He's prepared to take unilateral action to keep/get us out of default. (My advice would be to GET us out, after there's been enough of an earthquake for the American people to understand just how reckless the Republicans have been.)
I draw this conclusion from what I saw the President doing in that press conference that leads me to that belief. Interestingly, some are interpreting his remarks as "dismissing" those possibilities, or ruling them out. That's not how I saw it.
Here's what the President actually said:
I know there's been some discussion, for example, about my powers under the Fourteenth Amendment to go ahead and ignore the debt ceiling law. Setting aside the legal analysis, what matters is is that if you start having a situation in which there's legal controversy about the U.S. Treasury's authority to issue debt, the damage will have been done even if that were constitutional because people wouldn't be sure. It would be tied up in litigation for a long time. That's going to make people nervous.
So a lot of the strategies that people have talked about, well the president can roll out a big coin, or he can resort to some other constitutional measure. What people ignore is that ultimately what matters is, 'What are the people who are buying treasury bills think?'
And he went on to talk about how someone would hesitate to buy a house, or require some kind of premium, if there were some uncertainty about the owner's having title to the house.
So what is President Obama doing here? It's true that he's expressing dissatisfaction with the presidential-rescue solution, but he's not ruling it out.

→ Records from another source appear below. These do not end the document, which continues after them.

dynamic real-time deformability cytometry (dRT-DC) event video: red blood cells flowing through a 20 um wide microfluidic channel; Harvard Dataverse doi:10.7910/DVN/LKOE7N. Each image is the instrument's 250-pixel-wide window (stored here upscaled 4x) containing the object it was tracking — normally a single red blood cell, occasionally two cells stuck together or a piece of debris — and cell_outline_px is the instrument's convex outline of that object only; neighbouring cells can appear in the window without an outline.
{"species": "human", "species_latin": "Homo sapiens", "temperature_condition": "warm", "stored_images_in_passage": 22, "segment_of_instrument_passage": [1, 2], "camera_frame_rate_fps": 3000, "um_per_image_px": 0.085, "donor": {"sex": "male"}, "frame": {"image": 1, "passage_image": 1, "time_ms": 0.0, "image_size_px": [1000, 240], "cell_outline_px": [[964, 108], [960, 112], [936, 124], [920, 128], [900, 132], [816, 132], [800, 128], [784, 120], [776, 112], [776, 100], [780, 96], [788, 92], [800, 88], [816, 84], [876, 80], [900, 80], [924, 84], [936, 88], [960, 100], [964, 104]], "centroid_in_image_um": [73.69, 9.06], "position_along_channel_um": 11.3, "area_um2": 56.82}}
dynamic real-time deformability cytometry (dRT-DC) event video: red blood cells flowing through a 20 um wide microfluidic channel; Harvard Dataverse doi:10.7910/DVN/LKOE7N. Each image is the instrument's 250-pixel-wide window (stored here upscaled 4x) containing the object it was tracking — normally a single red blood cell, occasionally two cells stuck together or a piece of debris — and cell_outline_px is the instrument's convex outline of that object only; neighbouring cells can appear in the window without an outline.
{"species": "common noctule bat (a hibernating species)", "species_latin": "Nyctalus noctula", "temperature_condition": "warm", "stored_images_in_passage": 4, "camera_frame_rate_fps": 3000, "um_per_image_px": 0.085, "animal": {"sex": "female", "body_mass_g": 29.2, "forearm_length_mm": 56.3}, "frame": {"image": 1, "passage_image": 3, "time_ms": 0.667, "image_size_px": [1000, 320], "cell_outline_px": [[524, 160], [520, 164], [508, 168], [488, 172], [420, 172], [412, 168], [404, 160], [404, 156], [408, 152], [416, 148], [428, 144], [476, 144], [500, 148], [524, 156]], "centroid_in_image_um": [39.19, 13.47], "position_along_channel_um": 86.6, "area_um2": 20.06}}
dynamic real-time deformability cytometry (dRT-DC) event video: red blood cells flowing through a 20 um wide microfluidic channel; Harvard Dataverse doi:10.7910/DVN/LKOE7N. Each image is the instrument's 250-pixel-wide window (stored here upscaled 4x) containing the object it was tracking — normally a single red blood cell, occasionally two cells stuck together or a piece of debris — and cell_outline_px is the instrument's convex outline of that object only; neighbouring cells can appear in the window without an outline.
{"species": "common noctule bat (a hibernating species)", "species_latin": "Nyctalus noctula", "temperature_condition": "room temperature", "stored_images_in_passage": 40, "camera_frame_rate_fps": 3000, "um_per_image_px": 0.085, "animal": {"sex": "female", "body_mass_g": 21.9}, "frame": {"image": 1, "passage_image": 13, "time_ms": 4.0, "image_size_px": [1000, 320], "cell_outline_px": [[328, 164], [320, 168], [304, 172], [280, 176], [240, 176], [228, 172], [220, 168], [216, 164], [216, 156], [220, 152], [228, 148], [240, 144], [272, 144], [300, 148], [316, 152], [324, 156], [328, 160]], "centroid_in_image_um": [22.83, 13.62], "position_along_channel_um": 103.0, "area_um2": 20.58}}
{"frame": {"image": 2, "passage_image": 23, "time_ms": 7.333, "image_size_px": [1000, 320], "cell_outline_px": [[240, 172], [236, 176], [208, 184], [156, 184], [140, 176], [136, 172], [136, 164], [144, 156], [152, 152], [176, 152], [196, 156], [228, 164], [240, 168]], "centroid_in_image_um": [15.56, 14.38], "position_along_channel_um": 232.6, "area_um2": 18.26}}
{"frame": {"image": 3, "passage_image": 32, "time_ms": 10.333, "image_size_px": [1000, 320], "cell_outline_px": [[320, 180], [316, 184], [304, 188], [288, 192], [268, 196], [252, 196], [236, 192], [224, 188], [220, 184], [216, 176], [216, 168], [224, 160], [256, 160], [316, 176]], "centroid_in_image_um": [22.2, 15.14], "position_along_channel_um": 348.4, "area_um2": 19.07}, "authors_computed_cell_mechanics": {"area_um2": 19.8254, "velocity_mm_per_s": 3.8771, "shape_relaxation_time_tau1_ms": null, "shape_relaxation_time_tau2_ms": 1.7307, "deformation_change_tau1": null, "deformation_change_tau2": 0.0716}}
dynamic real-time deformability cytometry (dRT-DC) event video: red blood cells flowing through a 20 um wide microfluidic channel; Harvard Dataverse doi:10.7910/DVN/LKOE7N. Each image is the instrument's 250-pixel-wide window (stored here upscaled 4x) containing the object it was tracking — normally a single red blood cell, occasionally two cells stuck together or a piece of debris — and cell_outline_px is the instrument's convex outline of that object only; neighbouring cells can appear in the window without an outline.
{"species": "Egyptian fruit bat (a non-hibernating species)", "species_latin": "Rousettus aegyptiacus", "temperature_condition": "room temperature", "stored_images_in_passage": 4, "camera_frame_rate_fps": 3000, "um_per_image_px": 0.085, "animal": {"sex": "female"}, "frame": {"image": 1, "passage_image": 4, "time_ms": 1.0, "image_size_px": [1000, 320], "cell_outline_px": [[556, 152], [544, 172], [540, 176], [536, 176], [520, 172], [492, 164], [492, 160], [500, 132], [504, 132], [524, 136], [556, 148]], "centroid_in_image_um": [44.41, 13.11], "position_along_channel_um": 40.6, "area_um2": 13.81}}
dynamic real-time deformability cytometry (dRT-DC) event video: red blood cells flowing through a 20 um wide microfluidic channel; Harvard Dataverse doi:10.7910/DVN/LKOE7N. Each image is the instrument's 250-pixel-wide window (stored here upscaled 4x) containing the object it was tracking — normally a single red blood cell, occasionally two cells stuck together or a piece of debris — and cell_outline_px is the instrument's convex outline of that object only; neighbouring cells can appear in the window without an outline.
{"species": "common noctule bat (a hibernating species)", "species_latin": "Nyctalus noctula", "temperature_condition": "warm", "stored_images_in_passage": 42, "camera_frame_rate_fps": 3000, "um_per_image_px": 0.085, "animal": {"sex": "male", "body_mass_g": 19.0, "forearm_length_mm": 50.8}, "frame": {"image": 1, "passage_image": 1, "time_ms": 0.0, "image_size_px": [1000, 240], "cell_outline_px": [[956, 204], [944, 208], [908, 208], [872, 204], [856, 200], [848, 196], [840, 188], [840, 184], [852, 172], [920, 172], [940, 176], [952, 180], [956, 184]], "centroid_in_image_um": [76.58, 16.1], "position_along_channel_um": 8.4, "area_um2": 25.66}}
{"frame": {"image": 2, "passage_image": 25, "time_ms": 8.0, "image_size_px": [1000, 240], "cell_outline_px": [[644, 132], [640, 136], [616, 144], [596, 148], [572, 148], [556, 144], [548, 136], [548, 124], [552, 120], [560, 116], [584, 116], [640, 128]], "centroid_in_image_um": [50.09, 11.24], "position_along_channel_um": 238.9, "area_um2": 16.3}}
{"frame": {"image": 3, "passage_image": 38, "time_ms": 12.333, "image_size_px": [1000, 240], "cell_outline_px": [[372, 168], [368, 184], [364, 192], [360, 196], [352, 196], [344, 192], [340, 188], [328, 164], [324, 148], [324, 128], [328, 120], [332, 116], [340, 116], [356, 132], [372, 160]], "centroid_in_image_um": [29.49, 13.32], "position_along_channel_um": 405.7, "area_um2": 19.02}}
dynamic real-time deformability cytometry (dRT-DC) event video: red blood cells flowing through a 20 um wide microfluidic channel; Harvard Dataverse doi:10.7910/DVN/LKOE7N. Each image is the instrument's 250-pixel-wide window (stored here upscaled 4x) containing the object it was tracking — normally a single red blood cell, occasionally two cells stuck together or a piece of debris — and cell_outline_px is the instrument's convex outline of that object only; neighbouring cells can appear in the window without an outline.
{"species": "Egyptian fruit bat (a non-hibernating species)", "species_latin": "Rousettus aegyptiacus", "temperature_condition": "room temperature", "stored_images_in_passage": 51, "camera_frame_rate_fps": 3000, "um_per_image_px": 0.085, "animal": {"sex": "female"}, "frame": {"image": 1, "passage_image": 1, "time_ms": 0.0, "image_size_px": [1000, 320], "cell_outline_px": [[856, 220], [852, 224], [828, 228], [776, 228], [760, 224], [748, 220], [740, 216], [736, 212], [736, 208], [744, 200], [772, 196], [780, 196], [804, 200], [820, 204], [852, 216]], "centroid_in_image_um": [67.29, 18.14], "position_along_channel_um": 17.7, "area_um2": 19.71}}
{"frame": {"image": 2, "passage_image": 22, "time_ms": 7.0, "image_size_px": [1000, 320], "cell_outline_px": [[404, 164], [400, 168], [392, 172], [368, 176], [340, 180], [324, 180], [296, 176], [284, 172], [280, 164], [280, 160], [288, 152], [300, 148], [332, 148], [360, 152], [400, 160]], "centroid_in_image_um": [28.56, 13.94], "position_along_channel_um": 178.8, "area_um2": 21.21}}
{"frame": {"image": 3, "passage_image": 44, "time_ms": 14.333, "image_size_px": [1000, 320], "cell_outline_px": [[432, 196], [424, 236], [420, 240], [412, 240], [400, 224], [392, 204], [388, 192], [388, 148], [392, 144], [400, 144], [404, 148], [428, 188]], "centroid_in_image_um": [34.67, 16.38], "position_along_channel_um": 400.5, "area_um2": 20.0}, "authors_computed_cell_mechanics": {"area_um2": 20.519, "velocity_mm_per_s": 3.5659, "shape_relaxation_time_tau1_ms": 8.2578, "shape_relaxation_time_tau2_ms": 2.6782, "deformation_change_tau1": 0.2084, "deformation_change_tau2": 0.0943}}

He's saying that it would be far better for the Congress to raise the debt ceiling and remove all uncertainty about default. He's saying there's a cost --the premium we'd have to pay to compensate for the uncertainties that buyers of U.S. debt may feel-- if the debt ceiling were to be raised by means that could face a constitutional challenge. ("It would be tied up in litigation for a long time. That's going to make people nervous.")
By this means, he keeps the pressure on Congress to raise the debt ceiling. And rightly so.
Rightly, first, because that pressure is politically appropriate. No good would come of his showing, while the burden rests on Congress, any readiness to rescue the nation from the Republicans, and thus the Republicans from the consequences of their recklessness. (For that reason, I'm glad to see commentators interpreting his remarks as "dismissing" the presidential-rescue option.)
And rightly, second, because Congress passing an increase in the debt ceiling is in fact better for the American and world economies, and for the American polity, than his having to take an action that would likely be challenged and thus create some financial uncertainties as well as political distractions.
But the same argument also sets up his taking such action if Congress fails to respond appropriately to that pressure, and to act responsibly on the "full faith and credit of the United States."
Uncertainty may be bad, but the certainty of disaster is even worse.
So if the choice is between "FOR SURE the United States defaults NOW" and "MAYBE the United States defaults IN A FEW YEARS" (if the Supreme Court somehow were to uphold the Congress's right to destroy the country and not the President's right to protect it), it is clear which is the better option.
With this presentation, I think President Obama has gone as far as he's going to go --or should go-- prior to Congress's actual failure, to open the door for his rescuing the country. But he's gone far enough to set the stage for taking that action and then defending his action in court if or when it's challenged.
No concessions. And a readiness to act unilaterally. That's the combination I recommended in 2011, and again in recent months. After today's press conference, I'm feeling more confidence that before that this is the policy President Obama has embraced.